WHAT TO PRODUCE: Your answer should consist of each line below that includes the word "cite".

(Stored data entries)
===
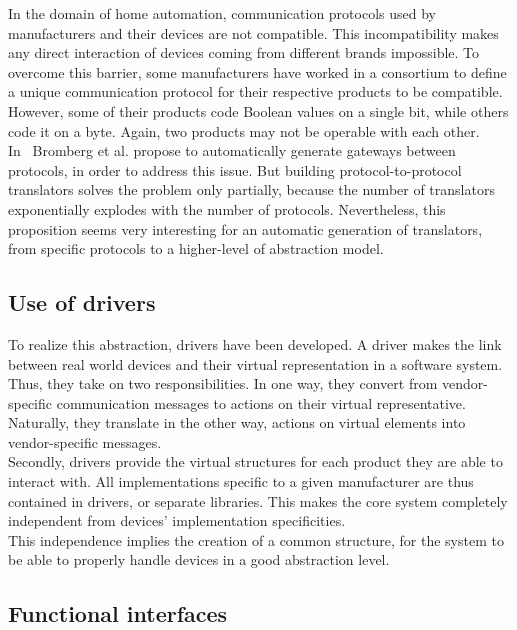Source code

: In the domain of home automation, communication protocols used by manufacturers and their devices are not compatible. This incompatibility makes any direct interaction of devices coming from different brands impossible. To overcome this barrier, some manufacturers have worked in a consortium to define a unique communication protocol for their respective products to be compatible. However, some of their products code Boolean values on a single bit, while others code it on a byte. Again, two products may not be operable with each other.\\
In~\cite{Bromberg:2009} Bromberg et al. propose to automatically generate gateways between protocols, in order to address this issue. But building protocol-to-protocol translators solves the problem only partially, because the number of translators exponentially explodes with the number of protocols. Nevertheless, this proposition seems very interesting for an automatic generation of translators, from specific protocols to a higher-level of abstraction model.

\subsection{Use of drivers}
\label{subsec:useOfDrivers}
To realize this abstraction, drivers have been developed. A driver makes the link between real world devices and their virtual representation in a software system. Thus, they take on two responsibilities. In one way, they convert from vendor-specific communication messages to actions on their virtual representative. Naturally, they translate in the other way, actions on virtual elements into vendor-specific messages. \\
Secondly, drivers provide the virtual structures for each product they are able to interact with. All implementations specific to a given manufacturer are thus contained in drivers, or separate libraries. This makes the core system completely independent from devices' implementation specificities.\\

This independence implies the creation of a common structure, for the system to be able to properly handle devices in a good abstraction level.

\subsection{Functional interfaces}

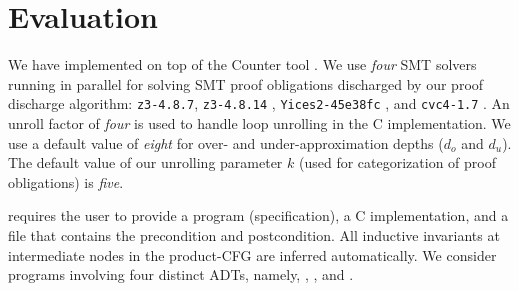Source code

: % 

\vspace{-10px}
\section{Evaluation}
\label{sec:syn-eval}
\vspace{-5px}
We have implemented \toolName{} on top of the
Counter tool \cite{oopsla20}.
We use {\em four} SMT solvers running in parallel for solving
SMT proof obligations discharged by our proof discharge algorithm:
{\tt z3-4.8.7}, {\tt z3-4.8.14} \cite{z3},
{\tt Yices2-45e38fc} \cite{yices},
and {\tt cvc4-1.7} \cite{cvc4solver}.
An unroll factor of {\em four} is used to handle loop unrolling in the C implementation.
We use a default value of {\em eight} for
over- and under-approximation depths ($d_o$ and $d_u$).
The default value of
our unrolling parameter $k$ (used for categorization of proof obligations) is {\em five}.

\toolName{} requires the user to provide a \SpecL{} program (specification), a C implementation,
and a file that contains the precondition and postcondition. All inductive invariants
at intermediate nodes in the product-CFG are inferred automatically.
We consider programs involving four distinct ADTs, namely,
 ,  ,  
and  .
===
EXPECTED ANSWER:
In~\cite{Bromberg:2009} Bromberg et al. propose to automatically generate gateways between protocols, in order to address this issue. But building protocol-to-protocol translators solves the problem only partially, because the number of translators exponentially explodes with the number of protocols. Nevertheless, this proposition seems very interesting for an automatic generation of translators, from specific protocols to a higher-level of abstraction model.
Counter tool \cite{oopsla20}.
{\tt z3-4.8.7}, {\tt z3-4.8.14} \cite{z3},
{\tt Yices2-45e38fc} \cite{yices},
and {\tt cvc4-1.7} \cite{cvc4solver}.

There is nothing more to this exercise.